(Records from a dataset)

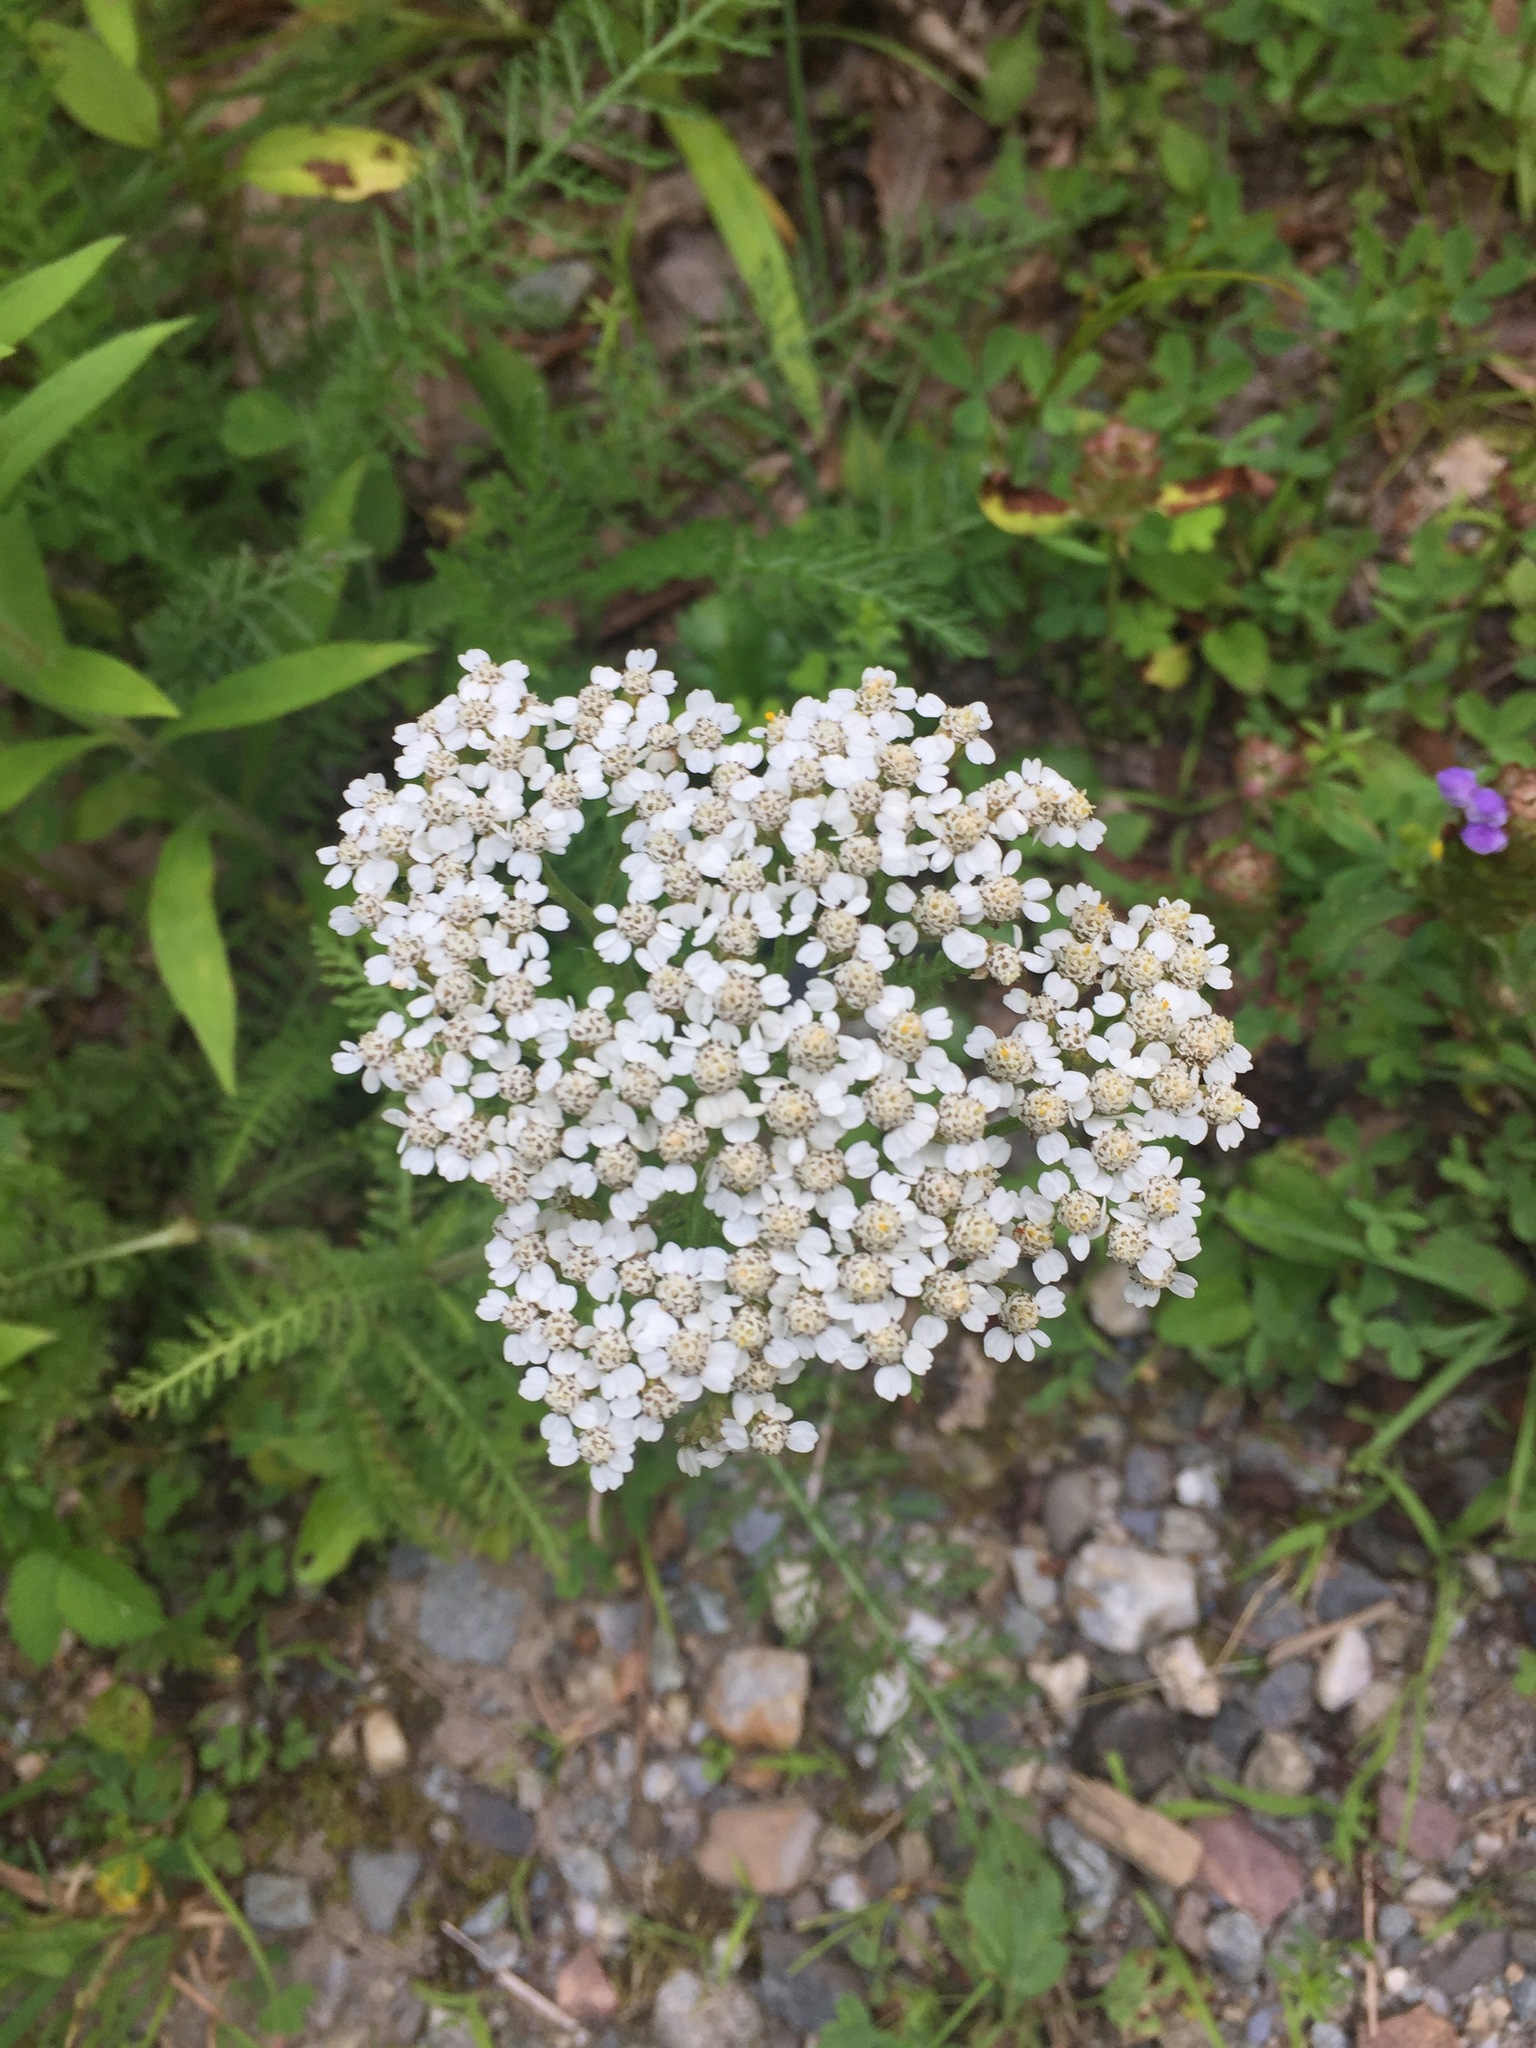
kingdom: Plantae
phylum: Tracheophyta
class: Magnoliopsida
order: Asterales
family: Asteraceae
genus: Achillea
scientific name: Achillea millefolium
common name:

--

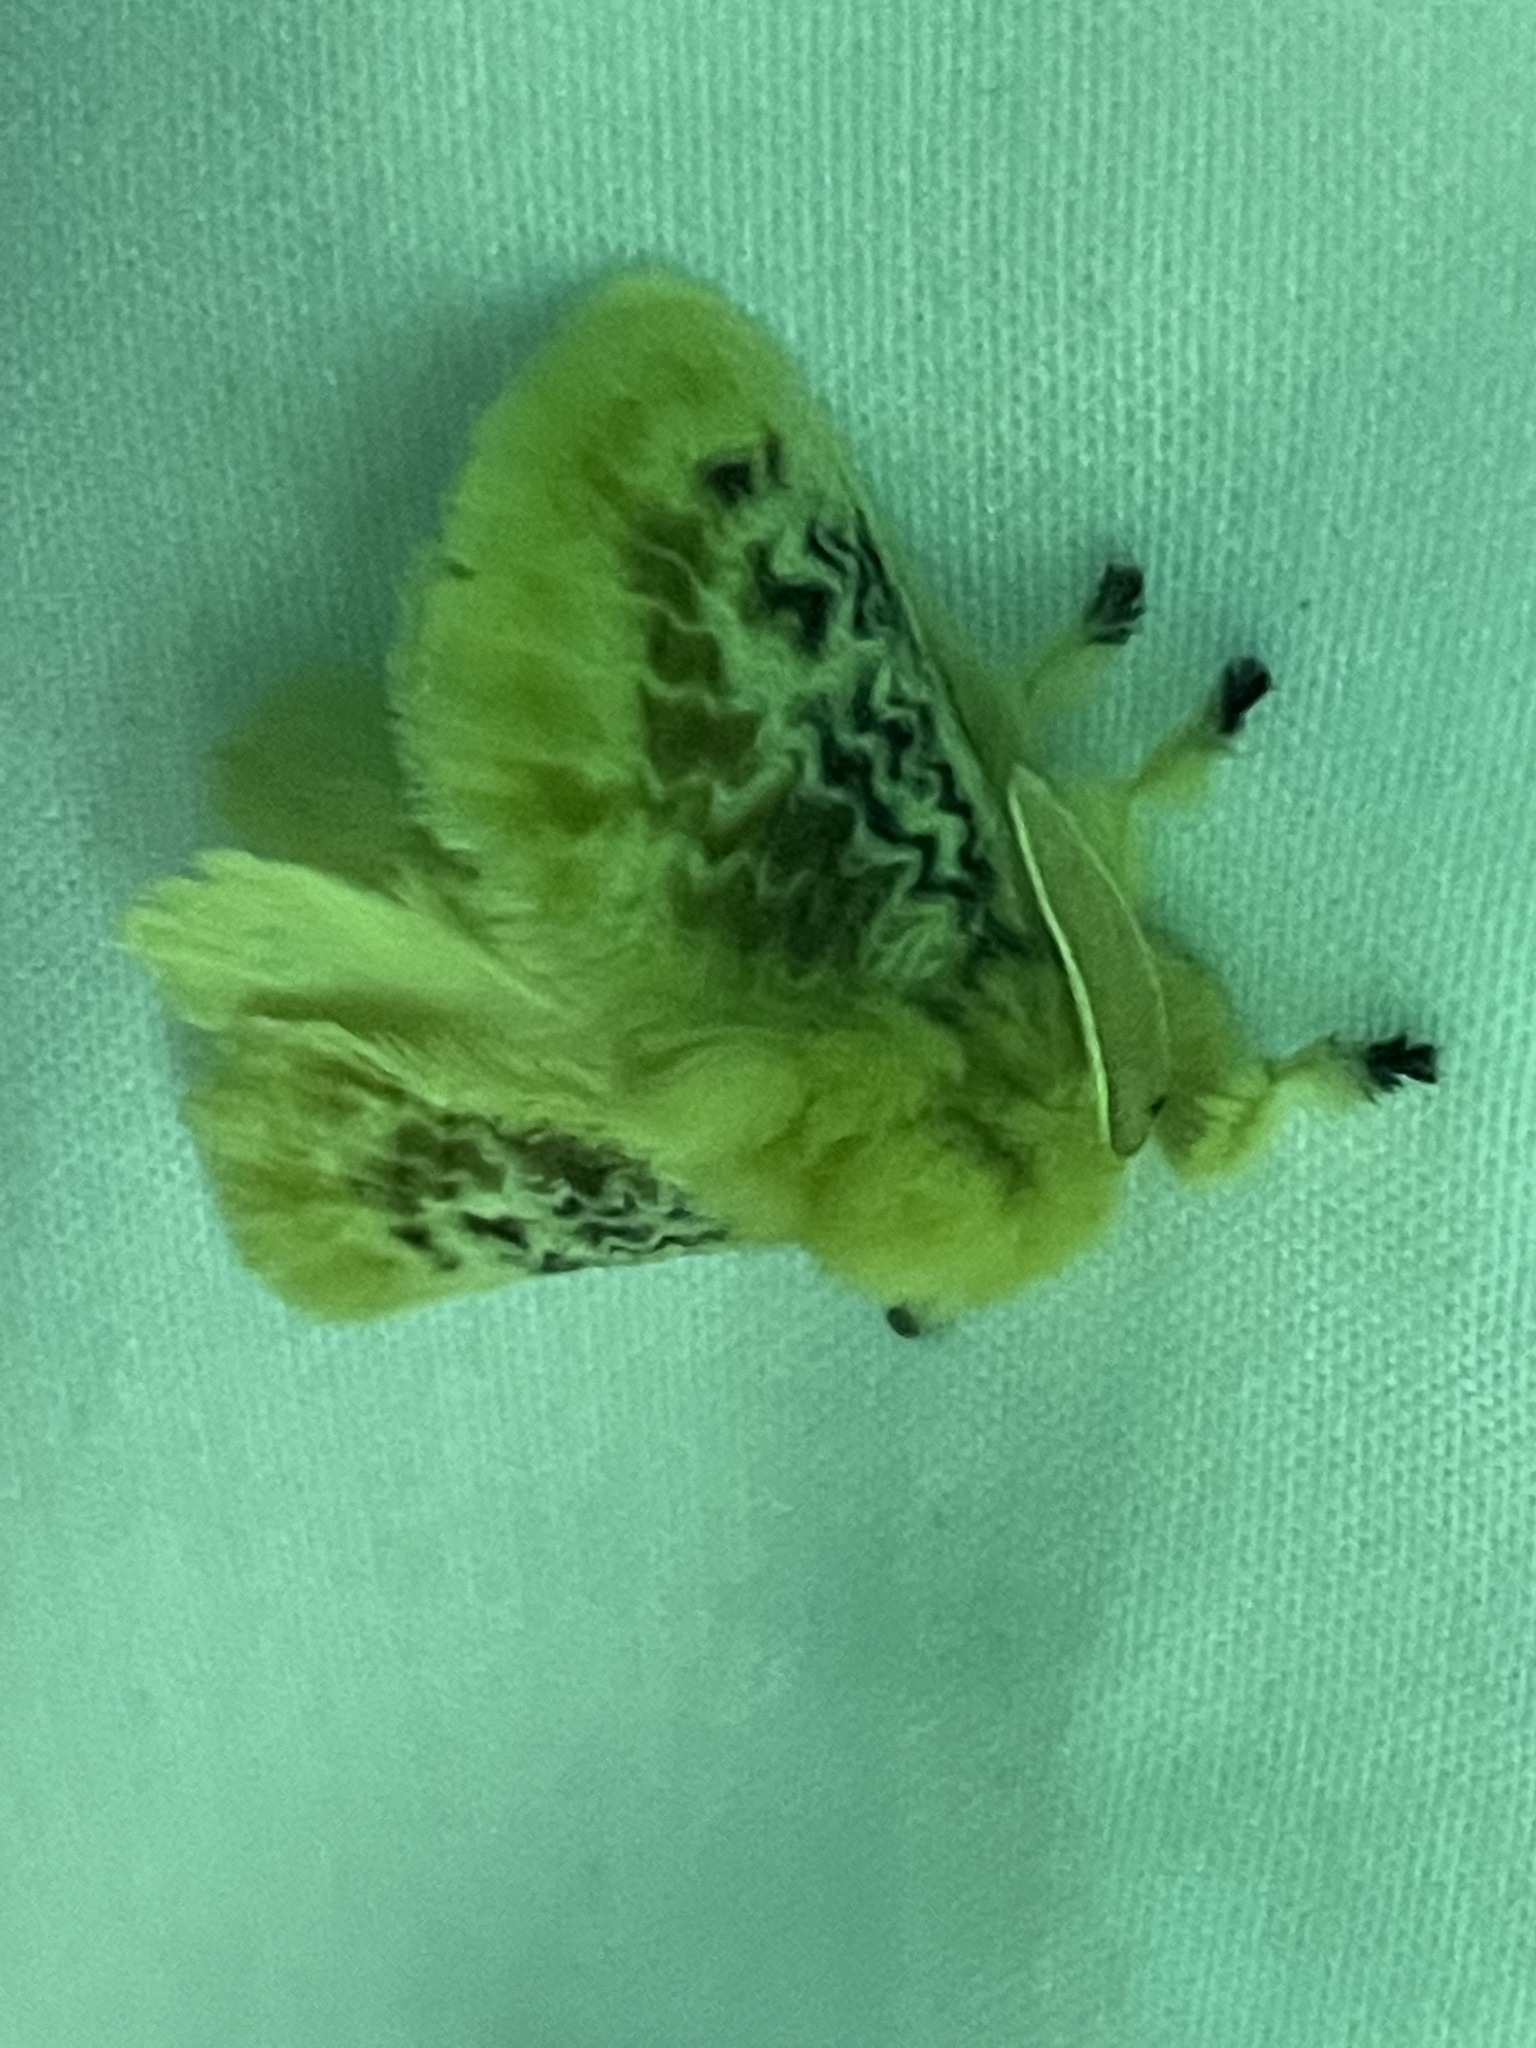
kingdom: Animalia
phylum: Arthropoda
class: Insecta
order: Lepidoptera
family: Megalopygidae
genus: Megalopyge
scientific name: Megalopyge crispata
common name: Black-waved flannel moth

* _PROMPT_
Pull out the lines of the material from the line containing "phylum: Tracheophyta" through the line containing "scientific name: Achillea millefolium", inclusive, and reproduce them word for word.

* _SOLUTION FOR THIS PROBLEM_
phylum: Tracheophyta
class: Magnoliopsida
order: Asterales
family: Asteraceae
genus: Achillea
scientific name: Achillea millefolium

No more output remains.